Skandal, doktorların e-imza cihazlarının çalınmasıyla başladı. Çeşme'de iki doktorun cihazları çalındı ve kısa sürede bu cihazlarla 63 kutu Lyrica ilacı için sahte reçete yazıldığı ortaya çıktı. Benzer bir durum İzmir'de de yaşandı; bir doktorun kayıp e-imza cihazıyla tam 600 kutuya yakın Lyrica ve benzeri ilaçlar reçete edilmiş.

18 HASTANEDE BENZER VURGUN
Olay sadece İzmir'le sınırlı kalmadı. İstanbul'un en büyük hastaneleri de dahil olmak üzere tam 18 hastanede görevli doktorların e-imza bilgileri çalındı. Bu kimlikler üzerinden yüzlerce sahte reçete düzenlendi.
EN ŞAŞIRTICI DETAY: ÖLMÜŞ DOKTORLARIN ADI KULLANILMIŞ
Soruşturma derinleştikçe akıl almaz bir gerçek ortaya çıktı. Düzenlenen sahte reçetelerden birinde adı geçen Op. Dr. Ahmet Muhtar Uygur'un 2020'de vefat ettiği belirlendi. 6 Şubat depreminde hayatını kaybeden Dr. Ali Kılıç'ın adı da sahte reçetelerde kullanılmıştı.

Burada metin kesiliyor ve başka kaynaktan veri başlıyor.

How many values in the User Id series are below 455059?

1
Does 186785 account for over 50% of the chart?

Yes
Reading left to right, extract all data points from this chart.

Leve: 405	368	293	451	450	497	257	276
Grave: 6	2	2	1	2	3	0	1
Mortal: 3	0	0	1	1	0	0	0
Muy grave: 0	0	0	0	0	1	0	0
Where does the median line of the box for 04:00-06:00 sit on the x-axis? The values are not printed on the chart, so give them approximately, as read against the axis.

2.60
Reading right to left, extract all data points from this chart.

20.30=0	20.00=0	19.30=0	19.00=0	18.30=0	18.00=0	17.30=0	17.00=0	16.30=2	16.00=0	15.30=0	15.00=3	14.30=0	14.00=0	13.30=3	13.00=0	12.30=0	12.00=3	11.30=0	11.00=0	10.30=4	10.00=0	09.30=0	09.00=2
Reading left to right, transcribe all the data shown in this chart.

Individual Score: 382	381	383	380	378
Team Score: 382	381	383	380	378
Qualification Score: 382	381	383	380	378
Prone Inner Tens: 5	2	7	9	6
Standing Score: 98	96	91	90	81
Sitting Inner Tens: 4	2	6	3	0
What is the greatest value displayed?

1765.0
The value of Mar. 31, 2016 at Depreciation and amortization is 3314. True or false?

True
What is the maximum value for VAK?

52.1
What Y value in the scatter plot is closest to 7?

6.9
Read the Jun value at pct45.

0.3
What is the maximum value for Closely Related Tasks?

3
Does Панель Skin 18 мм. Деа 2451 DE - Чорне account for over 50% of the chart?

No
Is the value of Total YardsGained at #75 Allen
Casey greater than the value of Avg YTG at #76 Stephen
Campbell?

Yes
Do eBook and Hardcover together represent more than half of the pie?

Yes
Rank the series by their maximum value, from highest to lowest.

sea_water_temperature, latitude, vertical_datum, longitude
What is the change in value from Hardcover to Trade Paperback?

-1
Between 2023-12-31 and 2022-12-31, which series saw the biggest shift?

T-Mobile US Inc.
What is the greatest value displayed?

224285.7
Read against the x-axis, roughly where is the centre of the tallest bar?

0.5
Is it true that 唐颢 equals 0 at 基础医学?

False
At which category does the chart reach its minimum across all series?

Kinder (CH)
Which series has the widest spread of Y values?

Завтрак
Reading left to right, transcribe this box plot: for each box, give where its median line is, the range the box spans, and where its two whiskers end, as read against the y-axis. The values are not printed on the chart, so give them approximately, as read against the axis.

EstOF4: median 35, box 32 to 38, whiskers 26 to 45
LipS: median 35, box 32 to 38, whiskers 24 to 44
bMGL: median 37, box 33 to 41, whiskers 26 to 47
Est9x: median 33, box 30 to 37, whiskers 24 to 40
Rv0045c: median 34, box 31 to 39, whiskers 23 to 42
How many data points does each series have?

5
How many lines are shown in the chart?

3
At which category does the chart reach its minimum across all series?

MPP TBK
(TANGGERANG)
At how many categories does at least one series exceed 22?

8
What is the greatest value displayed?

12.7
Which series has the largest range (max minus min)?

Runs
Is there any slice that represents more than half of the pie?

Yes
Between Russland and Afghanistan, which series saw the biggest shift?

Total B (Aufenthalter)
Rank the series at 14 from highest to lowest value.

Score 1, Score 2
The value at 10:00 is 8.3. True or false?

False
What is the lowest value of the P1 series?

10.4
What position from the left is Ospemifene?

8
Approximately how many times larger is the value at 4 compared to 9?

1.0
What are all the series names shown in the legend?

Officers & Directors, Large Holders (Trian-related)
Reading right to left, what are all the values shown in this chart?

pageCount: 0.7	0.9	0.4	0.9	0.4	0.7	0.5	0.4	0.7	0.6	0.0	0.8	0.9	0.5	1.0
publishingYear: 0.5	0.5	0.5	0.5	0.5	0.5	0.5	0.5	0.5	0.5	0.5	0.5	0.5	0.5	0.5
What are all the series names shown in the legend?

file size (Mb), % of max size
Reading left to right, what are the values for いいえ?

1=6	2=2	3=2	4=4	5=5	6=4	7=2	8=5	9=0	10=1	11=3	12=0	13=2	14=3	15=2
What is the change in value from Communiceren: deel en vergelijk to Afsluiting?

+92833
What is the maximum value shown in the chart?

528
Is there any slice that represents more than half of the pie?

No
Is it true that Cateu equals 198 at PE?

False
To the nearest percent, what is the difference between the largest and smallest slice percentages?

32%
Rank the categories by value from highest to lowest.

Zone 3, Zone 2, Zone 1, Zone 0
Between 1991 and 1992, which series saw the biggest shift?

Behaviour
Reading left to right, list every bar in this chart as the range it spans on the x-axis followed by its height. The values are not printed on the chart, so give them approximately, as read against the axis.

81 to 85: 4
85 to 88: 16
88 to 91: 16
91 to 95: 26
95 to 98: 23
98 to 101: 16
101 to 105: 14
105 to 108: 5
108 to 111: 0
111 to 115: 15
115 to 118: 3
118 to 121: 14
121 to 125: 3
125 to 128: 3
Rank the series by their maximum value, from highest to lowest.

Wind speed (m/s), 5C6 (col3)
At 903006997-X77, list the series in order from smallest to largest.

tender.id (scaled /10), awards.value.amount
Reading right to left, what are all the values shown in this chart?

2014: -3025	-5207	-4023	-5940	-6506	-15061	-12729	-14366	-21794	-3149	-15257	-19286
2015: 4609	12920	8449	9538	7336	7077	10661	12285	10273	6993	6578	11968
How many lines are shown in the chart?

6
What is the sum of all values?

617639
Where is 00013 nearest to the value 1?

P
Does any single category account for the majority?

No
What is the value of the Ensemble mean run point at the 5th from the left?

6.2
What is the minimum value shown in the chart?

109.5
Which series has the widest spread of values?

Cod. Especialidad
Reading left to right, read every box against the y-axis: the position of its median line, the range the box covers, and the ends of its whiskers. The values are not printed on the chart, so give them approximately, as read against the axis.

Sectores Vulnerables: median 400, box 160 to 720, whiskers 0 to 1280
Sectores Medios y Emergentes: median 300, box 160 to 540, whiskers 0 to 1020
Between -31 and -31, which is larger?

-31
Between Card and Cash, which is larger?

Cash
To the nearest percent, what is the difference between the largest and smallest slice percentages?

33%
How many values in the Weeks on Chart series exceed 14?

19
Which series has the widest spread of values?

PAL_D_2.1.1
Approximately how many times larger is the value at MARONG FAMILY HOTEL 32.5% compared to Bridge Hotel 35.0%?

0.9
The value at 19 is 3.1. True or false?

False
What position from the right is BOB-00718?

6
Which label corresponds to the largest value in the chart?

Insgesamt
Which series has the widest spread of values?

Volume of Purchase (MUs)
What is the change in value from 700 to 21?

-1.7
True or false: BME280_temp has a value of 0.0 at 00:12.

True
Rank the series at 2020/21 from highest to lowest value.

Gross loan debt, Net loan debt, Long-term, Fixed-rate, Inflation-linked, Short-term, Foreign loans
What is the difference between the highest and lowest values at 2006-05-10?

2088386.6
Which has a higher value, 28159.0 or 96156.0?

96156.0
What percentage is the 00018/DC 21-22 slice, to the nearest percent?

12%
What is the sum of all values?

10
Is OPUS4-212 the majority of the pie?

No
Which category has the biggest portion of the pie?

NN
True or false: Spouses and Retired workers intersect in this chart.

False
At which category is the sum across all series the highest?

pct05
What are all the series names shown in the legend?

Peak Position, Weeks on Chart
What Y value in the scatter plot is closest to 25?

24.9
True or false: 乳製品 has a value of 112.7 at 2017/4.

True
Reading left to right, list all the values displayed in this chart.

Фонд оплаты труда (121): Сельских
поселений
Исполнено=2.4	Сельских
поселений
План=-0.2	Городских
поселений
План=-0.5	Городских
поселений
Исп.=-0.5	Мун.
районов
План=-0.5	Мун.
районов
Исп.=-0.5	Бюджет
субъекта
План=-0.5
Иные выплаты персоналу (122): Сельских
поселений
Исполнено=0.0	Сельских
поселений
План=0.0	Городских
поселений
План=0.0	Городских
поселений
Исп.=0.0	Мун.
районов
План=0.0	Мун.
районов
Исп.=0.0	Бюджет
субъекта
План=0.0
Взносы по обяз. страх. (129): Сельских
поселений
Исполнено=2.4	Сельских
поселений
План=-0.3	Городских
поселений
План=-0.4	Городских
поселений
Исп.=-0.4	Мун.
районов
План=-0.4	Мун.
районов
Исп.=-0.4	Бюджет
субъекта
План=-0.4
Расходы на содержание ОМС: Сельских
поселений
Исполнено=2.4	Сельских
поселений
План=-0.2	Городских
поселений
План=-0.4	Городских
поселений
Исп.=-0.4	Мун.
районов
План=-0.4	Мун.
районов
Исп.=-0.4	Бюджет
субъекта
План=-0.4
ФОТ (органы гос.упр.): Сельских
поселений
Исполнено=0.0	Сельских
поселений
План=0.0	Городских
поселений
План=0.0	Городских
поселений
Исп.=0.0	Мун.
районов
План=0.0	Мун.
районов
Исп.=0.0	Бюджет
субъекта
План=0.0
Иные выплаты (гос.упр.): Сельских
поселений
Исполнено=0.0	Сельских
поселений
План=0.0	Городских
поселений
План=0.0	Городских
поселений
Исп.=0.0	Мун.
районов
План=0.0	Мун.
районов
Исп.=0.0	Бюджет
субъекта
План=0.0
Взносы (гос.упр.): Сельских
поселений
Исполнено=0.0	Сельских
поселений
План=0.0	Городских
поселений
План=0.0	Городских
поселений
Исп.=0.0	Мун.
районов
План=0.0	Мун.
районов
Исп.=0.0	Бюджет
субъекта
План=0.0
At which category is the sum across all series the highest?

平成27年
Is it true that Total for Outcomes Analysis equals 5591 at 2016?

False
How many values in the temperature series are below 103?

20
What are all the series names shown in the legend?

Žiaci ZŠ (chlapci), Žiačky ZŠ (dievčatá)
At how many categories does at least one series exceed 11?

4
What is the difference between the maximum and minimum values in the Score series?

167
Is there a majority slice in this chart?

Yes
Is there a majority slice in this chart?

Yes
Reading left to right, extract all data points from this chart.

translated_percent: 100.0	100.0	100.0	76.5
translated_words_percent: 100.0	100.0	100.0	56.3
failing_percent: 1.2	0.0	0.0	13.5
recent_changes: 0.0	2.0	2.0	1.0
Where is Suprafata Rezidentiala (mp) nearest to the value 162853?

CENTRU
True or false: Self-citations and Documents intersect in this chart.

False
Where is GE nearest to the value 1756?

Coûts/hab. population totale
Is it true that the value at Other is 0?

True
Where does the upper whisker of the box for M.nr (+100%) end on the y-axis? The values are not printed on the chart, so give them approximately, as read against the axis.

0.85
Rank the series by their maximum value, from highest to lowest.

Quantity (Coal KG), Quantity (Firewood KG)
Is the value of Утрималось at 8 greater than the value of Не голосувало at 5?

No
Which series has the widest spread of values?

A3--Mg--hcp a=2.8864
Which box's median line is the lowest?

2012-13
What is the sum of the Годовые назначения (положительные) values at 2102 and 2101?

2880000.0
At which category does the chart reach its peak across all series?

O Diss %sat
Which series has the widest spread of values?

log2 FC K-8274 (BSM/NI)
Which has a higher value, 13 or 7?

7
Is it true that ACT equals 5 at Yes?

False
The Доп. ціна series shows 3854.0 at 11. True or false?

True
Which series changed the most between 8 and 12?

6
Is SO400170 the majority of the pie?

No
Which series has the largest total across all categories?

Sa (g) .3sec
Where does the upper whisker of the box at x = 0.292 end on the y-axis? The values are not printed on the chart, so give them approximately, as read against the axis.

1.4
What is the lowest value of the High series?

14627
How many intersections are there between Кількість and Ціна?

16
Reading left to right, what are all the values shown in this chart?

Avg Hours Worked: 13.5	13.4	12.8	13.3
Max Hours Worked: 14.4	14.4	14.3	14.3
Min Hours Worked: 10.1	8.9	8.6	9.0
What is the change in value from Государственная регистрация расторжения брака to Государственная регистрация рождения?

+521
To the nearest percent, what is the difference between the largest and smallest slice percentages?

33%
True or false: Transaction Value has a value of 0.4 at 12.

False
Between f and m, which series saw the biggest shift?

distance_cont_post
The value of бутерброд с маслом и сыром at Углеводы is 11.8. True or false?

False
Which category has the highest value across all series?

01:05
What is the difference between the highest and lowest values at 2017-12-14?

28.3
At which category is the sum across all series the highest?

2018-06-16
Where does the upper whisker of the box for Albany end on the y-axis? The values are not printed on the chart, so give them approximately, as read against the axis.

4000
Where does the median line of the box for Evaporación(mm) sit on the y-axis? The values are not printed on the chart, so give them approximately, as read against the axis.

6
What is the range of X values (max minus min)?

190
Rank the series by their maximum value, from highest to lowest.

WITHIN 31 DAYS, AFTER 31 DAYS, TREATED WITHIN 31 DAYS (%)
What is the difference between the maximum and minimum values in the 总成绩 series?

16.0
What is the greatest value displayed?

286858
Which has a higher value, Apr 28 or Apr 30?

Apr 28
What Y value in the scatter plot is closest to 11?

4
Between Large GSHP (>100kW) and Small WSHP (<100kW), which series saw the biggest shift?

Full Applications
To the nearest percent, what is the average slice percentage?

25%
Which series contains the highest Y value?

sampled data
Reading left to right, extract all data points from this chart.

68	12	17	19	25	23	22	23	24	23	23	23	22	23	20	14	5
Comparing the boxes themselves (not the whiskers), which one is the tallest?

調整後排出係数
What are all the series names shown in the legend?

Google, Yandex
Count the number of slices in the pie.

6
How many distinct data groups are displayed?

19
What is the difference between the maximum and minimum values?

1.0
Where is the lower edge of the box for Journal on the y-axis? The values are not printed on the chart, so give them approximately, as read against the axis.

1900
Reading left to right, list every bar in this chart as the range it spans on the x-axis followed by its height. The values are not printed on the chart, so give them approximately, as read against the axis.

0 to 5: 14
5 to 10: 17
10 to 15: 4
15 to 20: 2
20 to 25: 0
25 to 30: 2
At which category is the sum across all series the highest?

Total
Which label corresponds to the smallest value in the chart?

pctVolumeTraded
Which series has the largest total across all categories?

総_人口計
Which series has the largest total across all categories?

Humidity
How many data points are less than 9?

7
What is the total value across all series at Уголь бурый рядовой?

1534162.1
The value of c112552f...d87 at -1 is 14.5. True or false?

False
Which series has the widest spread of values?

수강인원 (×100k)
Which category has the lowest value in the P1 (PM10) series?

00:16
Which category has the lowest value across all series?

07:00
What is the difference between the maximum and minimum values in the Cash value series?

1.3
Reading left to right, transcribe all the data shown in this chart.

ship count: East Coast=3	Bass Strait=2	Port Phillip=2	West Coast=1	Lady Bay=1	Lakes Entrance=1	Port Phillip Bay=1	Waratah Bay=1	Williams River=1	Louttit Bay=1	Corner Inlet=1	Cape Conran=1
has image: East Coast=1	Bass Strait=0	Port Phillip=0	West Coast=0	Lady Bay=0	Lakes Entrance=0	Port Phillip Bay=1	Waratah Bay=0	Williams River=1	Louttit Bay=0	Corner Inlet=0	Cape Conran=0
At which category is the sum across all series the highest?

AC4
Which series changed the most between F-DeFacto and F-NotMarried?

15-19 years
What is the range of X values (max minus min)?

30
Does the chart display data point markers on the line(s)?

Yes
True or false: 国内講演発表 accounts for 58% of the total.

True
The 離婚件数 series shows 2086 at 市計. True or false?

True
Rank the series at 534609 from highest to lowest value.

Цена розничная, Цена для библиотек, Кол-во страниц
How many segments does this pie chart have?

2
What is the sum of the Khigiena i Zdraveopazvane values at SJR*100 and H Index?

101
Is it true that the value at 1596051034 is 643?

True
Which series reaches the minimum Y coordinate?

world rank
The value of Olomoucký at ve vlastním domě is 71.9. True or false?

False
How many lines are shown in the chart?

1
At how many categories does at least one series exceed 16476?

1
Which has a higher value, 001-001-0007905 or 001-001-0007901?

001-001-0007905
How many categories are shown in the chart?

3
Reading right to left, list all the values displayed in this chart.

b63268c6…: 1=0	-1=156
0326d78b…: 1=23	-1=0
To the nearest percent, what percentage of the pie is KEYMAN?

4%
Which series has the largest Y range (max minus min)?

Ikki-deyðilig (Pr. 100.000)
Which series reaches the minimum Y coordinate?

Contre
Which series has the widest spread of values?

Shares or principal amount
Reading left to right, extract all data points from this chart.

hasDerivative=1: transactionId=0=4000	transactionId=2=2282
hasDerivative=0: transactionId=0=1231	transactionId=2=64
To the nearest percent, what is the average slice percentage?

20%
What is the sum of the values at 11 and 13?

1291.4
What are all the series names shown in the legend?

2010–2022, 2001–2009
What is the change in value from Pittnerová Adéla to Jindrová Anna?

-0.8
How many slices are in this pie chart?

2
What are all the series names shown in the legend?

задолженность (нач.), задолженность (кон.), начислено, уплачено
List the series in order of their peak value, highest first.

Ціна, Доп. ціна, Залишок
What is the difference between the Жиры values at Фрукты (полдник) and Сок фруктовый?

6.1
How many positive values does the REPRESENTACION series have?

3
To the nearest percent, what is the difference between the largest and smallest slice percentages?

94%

Bu durum, sağlık sistemindeki büyük güvenlik açığını gözler önüne seriyor. Ölen bir doktorun bile adına reçete yazılabilmesi, sistemdeki denetimsizlik ve zafiyetleri bir kez daha gündeme getirdi. Yetkililerin bu konuda nasıl bir adım atacağı ise merak konusu.